POLITICS

Judge Permanently Blocks California Tax Return Law Aimed At Trump

A federal judge ruled against the new law requiring presidential candidates to release their tax filings to appear on the primary ballot. The state plans to appeal.

A federal judge permanently blocked a California law on Tuesday that requires presidential candidates to disclose their tax returns before appearing on the state’s election ballot.

U.S. District Judge Morrison England Jr.’s ruling helps President Donald Trump, who has so far refused to turn over his tax returns. California initially passed the law with the hope of getting the president to release his tax returns so that he would appear on the state’s primary ballot.

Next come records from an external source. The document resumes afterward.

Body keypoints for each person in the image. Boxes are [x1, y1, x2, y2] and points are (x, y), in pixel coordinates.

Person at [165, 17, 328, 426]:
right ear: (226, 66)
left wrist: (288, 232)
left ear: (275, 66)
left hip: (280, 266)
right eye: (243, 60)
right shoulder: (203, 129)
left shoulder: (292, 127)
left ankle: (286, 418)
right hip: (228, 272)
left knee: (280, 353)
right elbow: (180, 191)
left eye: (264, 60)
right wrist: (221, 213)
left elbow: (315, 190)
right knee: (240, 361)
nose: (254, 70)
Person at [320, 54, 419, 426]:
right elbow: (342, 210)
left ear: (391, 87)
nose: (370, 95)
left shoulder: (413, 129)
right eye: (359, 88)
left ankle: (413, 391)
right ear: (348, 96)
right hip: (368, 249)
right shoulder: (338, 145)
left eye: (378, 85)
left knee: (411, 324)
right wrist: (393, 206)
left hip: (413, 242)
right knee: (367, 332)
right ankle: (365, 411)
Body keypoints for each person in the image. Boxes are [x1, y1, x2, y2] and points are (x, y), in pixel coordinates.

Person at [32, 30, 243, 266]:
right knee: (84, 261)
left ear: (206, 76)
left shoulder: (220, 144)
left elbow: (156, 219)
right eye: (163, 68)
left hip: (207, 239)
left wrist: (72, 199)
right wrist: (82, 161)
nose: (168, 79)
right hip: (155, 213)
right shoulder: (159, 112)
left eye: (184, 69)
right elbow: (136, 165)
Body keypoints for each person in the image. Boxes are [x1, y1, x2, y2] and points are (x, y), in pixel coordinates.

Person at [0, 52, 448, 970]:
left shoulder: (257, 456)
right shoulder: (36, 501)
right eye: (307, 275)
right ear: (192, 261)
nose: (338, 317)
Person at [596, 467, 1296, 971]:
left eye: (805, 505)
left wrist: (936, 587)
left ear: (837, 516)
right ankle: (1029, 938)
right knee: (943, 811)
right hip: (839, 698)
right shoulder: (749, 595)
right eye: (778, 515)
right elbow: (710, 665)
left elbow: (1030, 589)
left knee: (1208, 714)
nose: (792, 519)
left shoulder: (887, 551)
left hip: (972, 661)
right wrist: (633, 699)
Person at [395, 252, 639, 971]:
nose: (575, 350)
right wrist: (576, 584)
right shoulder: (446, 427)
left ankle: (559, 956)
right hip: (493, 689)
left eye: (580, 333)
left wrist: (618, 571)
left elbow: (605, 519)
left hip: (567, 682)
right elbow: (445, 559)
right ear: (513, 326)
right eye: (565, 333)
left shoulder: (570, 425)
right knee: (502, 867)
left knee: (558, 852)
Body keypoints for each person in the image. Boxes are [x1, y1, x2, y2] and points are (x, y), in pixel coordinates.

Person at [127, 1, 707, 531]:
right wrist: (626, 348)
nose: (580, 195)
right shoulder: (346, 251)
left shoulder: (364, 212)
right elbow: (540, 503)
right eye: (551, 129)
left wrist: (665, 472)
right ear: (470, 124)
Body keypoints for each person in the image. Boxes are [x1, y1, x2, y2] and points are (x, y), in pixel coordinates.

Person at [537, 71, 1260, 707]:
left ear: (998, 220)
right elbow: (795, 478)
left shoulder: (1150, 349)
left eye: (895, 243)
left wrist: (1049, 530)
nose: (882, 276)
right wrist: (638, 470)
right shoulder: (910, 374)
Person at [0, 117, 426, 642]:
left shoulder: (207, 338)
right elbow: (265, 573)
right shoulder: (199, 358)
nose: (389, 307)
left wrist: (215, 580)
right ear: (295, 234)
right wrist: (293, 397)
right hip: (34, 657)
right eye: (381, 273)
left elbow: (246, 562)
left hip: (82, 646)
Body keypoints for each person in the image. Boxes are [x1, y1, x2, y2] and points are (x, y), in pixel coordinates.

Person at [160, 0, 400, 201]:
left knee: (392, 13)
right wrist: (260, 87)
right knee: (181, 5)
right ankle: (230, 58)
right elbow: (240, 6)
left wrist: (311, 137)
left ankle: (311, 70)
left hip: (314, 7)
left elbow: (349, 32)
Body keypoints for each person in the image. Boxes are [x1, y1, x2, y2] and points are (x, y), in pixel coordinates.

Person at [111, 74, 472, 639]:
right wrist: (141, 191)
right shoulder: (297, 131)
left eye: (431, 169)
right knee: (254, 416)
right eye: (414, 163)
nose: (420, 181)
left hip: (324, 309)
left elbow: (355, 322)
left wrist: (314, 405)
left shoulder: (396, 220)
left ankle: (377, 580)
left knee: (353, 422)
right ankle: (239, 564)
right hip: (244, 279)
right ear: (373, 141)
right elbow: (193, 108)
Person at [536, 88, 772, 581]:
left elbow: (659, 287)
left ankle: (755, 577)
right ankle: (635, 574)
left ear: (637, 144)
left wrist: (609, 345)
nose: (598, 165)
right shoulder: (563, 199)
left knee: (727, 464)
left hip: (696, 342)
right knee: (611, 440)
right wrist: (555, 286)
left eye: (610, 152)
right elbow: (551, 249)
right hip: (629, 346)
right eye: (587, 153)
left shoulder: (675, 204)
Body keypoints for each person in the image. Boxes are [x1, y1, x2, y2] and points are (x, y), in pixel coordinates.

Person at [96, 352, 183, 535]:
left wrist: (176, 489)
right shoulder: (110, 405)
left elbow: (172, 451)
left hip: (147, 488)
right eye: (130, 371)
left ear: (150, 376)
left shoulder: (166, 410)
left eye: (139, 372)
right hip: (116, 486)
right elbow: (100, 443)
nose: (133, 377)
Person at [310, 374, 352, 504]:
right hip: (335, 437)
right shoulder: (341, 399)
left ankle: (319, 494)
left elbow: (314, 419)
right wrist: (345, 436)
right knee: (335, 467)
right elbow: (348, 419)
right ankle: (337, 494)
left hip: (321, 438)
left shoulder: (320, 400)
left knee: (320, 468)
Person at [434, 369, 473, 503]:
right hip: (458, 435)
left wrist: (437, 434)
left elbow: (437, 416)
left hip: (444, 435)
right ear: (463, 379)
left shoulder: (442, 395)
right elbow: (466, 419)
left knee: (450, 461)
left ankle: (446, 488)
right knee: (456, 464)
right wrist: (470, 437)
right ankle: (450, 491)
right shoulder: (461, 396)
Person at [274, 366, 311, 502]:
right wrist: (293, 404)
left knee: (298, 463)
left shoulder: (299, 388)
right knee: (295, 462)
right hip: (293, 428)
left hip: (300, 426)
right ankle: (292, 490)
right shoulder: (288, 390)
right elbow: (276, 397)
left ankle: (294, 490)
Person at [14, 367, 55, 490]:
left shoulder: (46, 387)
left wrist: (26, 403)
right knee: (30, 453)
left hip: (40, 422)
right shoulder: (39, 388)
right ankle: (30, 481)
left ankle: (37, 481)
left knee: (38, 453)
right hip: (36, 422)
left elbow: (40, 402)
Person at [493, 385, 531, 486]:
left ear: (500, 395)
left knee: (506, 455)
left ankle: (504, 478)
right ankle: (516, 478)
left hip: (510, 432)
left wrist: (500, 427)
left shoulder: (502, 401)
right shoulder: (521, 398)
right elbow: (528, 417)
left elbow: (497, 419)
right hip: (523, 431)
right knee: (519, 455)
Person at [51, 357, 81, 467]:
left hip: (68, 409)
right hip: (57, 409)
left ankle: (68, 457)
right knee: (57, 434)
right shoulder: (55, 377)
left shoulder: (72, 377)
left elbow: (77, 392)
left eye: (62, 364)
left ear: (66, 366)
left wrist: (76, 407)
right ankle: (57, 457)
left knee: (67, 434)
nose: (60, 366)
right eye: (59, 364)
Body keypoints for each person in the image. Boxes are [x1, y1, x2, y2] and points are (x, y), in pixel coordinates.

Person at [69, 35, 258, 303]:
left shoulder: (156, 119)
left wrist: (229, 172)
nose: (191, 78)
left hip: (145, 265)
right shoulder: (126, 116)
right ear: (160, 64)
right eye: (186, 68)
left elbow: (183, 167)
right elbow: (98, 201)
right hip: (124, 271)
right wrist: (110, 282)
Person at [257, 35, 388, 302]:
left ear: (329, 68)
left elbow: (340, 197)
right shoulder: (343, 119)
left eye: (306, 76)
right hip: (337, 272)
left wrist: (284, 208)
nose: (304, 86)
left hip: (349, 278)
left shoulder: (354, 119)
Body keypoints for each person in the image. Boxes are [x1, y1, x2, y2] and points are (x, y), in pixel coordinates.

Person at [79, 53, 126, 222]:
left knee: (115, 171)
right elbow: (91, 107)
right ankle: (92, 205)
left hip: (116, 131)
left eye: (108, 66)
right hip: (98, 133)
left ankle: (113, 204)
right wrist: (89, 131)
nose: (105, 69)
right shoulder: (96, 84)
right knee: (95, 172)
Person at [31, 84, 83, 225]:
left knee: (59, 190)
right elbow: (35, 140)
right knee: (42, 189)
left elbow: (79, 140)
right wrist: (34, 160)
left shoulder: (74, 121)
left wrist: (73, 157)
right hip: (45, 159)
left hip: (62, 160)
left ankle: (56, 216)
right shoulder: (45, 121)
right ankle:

“The Court appreciates the State’s desire for transparency in the political process. Requiring candidates to disclose tax returns could shed light on sources of income, potential conflicts of interest, and charitable tendencies,” England wrote in the ruling, which declared the law unconstitutional.

“It is not the job of the courts, however, to decide whether a tax return disclosure requirement is good policy or makes political sense,” England continued. “Those are questions delegated to the political branches of the federal government, that is Congress and the President, under Articles I and II of the United States Constitution.”

England granted a preliminary injunction on the law last month, temporarily blocking it from going into effect. The Tuesday ruling makes that decision a permanent block. The state plans to appeal the ruling.

California Gov. Gavin Newsom signed the Presidential Tax and Transparency Act into law on July 30. The law required presidential candidates in the California primary to disclose their federal income tax returns for the previous five years as a precondition for appearing on the state ballot. The bill’s author, state Sen. Mike McGuire (D), has said that his legislation was designed to take aim at Trump.

Both the Trump campaign and the GOP’s lawsuits against Newsom, California Secretary of State Alex Padilla and California Attorney General Xavier Becerra said that the law violated candidates’ First Amendment rights to access the ballot. 

Trump is the first president in four decades to not release his tax returns, which House Democrats have repeatedly demanded in order to shed light on his financial dealings. All leading 2020 Democratic presidential candidates have released their tax returns.

Newsom’s office did not immediately respond to HuffPost’s request for comment. But the governor defended the law in July as a necessary response to the president’s refusal to release his tax returns.

“These are extraordinary times and states have a legal and moral duty to do everything in their power to ensure leaders seeking the highest offices meet minimal standards, and to restore public confidence,” Newsom said in a statement at the time he signed the law. “The disclosure required by this bill will shed light on conflicts of interest, self-dealing, or influence from domestic and foreign business interest.”

Padilla, who is also California’s chief elections officer, told the Los Angeles Times that he will appeal the ruling to the U.S. Court of Appeals for the 9th Circuit.

“California will appeal this ruling and we will continue to make our thorough, thoughtful argument for stronger financial disclosure requirements for presidential and gubernatorial candidates,” Padilla said, according to the L.A. Times. “Our elected leaders have a legal and moral obligation to be transparent with voters about potential conflicts of interest.”